Implement the myAtoi(string s) function, which converts a string to a 32-bit signed integer (similar to C/C++'s atoi function).

Examples

Input: s = "42"
Output: 42

Input: s = " -42"
Output: -42

Input: s = "4193 with words"
Output: 4193

Input: s = "words and 987"
Output: 0

Input: s = "-91283472332"
Output: -2147483648

Constraints

0 <= s.length <= 200
s consists of English letters (lower-case and upper-case), digits (0-9), ' ', '+', '-', and '.'.

Follow-up

Approach to Solve

Iterate through the string, handling whitespace, sign, and digit characters while checking for overflow conditions.

Code Implementation

class Solution:
    def myAtoi(self, s: str) -> int:
        s = s.strip()
        if not s:
            return 0
        sign = 1
        if s[0] == '-' or s[0] == '+':
            sign = -1 if s[0] == '-' else 1
            s = s[1:]
        result = 0
        for char in s:
            if not char.isdigit():
                break
            result = result * 10 + int(char)
            if result > 2**31 - 1:
                return 2**31 - 1 if sign == 1 else -2**31
        return sign * result

class Solution {
    public int myAtoi(String s) {
        s = s.trim();
        if (s.isEmpty()) return 0;
        int sign = 1, i = 0;
        if (s.charAt(0) == '-' || s.charAt(0) == '+') {
            sign = s.charAt(0) == '-' ? -1 : 1;
            i++;
        }
        long result = 0;
        while (i < s.length() && Character.isDigit(s.charAt(i))) {
            result = result * 10 + (s.charAt(i) - '0');
            if (result > Integer.MAX_VALUE) {
                return sign == 1 ? Integer.MAX_VALUE : Integer.MIN_VALUE;
            }
            i++;
        }
        return (int)result * sign;
    }
}

class Solution {
public:
    int myAtoi(string s) {
        s = s.erase(0, s.find_first_not_of(' '));
        if (s.empty()) return 0;
        int sign = 1, i = 0;
        if (s[0] == '-' || s[0] == '+') {
            sign = s[0] == '-' ? -1 : 1;
            i++;
        }
        long long result = 0;
        while (i < s.length() && isdigit(s[i])) {
            result = result * 10 + (s[i] - '0');
            if (result > INT_MAX) {
                return sign == 1 ? INT_MAX : INT_MIN;
            }
            i++;
        }
        return sign * result;
    }
};

Explanation

The String to Integer (atoi) problem is solved using a careful step-by-step approach:

Trim leading and trailing whitespace from the input string.
Check if the resulting string is empty. If so, return 0.
Determine the sign of the number:
- If the first character is '+' or '-', set the sign accordingly and move to the next character.
- Otherwise, assume the sign is positive.
Iterate through the remaining characters:
- If the character is a digit, add it to the result: result = result * 10 + digit_value.
- If the character is not a digit, stop the iteration.
Check for overflow at each step:
- If result > INT_MAX, return INT_MAX for positive numbers or INT_MIN for negative numbers.
Apply the sign to the final result and return it.

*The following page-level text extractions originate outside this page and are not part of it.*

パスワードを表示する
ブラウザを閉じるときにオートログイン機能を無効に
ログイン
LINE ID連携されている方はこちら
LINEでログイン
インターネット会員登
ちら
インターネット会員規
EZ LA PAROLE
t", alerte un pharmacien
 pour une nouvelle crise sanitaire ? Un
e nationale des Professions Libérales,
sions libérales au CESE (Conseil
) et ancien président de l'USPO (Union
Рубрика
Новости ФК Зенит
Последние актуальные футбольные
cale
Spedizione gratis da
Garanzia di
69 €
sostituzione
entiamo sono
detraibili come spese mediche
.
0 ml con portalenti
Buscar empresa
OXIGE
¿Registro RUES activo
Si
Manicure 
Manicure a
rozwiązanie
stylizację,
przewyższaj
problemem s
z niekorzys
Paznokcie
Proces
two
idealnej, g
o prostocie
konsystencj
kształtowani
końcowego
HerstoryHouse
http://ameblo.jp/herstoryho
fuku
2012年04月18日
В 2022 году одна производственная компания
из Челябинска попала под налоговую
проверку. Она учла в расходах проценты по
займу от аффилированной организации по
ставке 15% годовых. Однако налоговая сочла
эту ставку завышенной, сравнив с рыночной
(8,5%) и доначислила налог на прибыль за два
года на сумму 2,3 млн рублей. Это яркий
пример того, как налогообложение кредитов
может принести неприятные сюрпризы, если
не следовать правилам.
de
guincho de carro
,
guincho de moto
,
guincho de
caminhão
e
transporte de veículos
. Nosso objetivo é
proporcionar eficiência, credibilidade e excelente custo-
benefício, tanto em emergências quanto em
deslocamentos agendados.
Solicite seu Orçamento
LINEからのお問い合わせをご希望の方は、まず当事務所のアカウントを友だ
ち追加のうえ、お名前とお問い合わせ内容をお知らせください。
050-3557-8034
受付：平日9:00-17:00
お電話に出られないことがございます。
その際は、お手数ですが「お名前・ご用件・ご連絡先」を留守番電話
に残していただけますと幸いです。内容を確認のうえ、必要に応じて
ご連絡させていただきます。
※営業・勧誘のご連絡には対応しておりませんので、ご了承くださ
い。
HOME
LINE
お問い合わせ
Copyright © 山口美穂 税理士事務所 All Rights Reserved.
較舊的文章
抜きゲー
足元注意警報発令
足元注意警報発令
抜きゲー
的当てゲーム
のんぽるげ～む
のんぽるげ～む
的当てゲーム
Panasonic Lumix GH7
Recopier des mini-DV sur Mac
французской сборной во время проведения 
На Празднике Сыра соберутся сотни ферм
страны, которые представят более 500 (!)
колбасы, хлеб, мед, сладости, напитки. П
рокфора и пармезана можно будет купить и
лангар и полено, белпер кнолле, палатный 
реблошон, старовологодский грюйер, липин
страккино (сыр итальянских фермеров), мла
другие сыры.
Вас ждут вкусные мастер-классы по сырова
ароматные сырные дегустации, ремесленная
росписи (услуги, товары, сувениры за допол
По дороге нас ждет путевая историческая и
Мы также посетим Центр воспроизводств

This approach handles various edge cases and constraints:

It correctly processes leading whitespace and optional sign characters.
It stops processing at the first non-digit character after the number.
It handles overflow by checking against INT_MAX at each step.
It works for both positive and negative numbers.

The time complexity is O(n) where n is the length of the string, as we potentially need to scan the entire string once. The space complexity is O(1) as we only use a constant amount of extra space regardless of the input size.

Complexity

Time Complexity: O(n)
Space Complexity: O(1)